CMP app and doc: add -no_cache_extracerts option / OSSL_CMP_OPT_NO_CACHE_EXTRACERTS

[openssl.git] / doc / man3 / OSSL_CMP_CTX_new.pod

diff --git a/doc/man3/OSSL_CMP_CTX_new.pod b/doc/man3/OSSL_CMP_CTX_new.pod
index d038f2f61c62fc488afb56f2b6abec20e09e5b31..13629b80ec9eb6d90e5372c7ff1fb8f973de8750 100644 (file)

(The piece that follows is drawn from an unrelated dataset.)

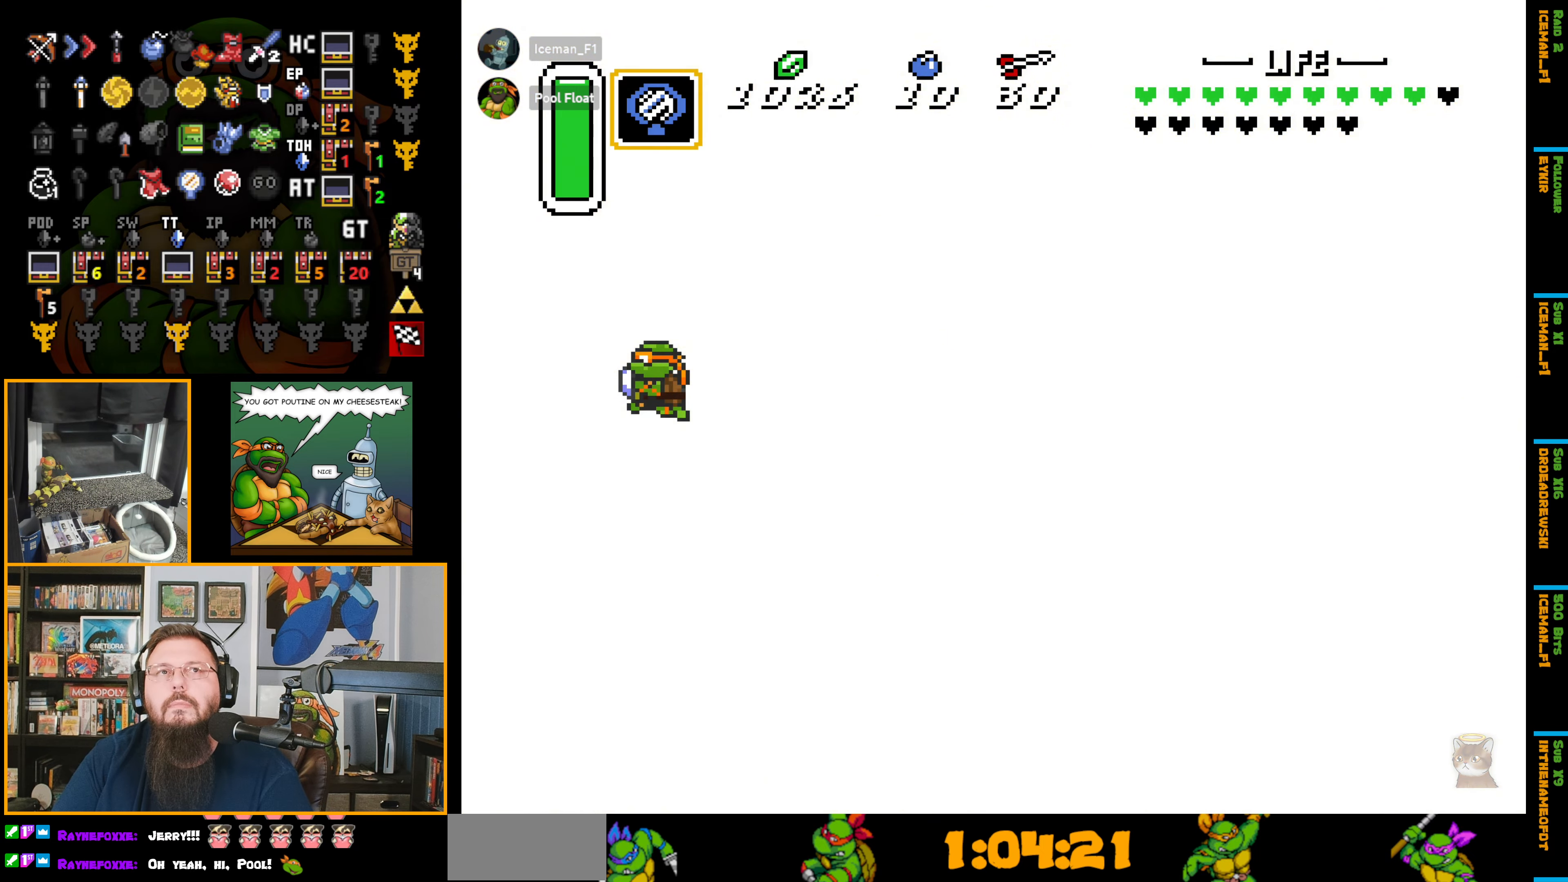
{"buttons": [], "events": []}
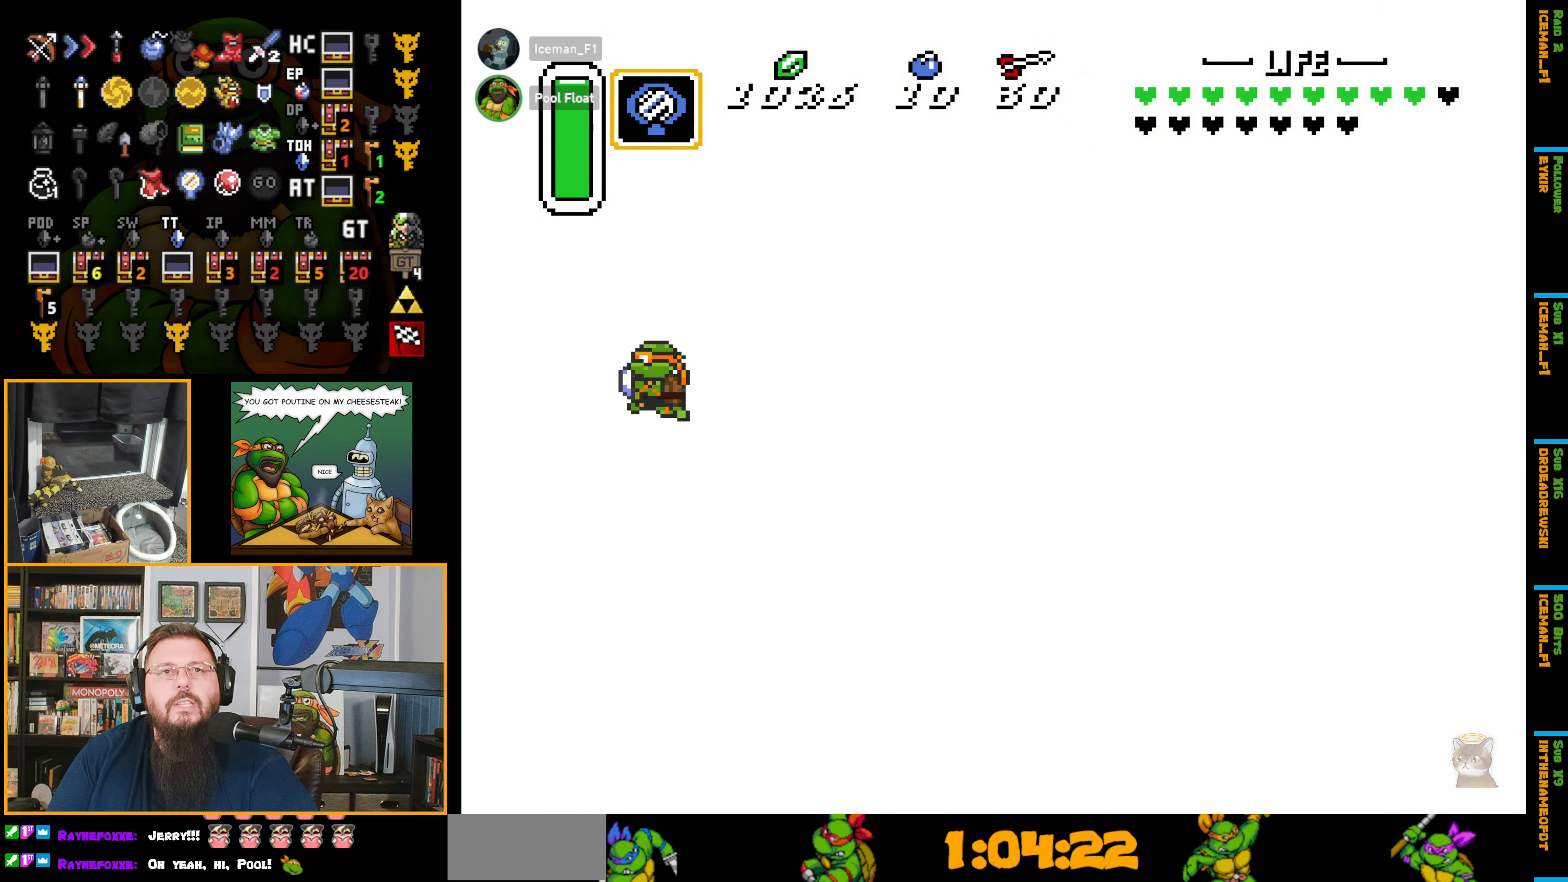
{"buttons": [], "events": []}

--- a/doc/man3/OSSL_CMP_CTX_new.pod
+++ b/doc/man3/OSSL_CMP_CTX_new.pod
@@ -344,6 +344,11 @@ RFC 4210.
         Allow retrieving a trust anchor from extraCerts and using that
         to validate the certificate chain of an IP message.
 
+=item B<OSSL_CMP_OPT_NO_CACHE_EXTRACERTS>
+
+        Do not cache certificates received in the extraCerts CMP message field.
+        Otherwise they are stored to potentially help validate further messages.
+
 =back
 
 OSSL_CMP_CTX_get_option() reads the current value of the given option
@@ -472,6 +477,8 @@ of intermediate CAs that may be useful for path construction for the own CMP
 signer certificate, for the own TLS certificate (if any), when verifying peer
 CMP protection certificates, and when verifying newly enrolled certificates.
 The reference counts of those certificates handled successfully are increased.
+This list of untrusted certificates in I<ctx> will get augmented by extraCerts
+in received CMP messages unless B<OSSL_CMP_OPT_NO_CACHE_EXTRACERTS> is set.
 
 OSSL_CMP_CTX_get0_untrusted() returns a pointer to the
 list of untrusted certs in I<ctx>, which may be empty if unset.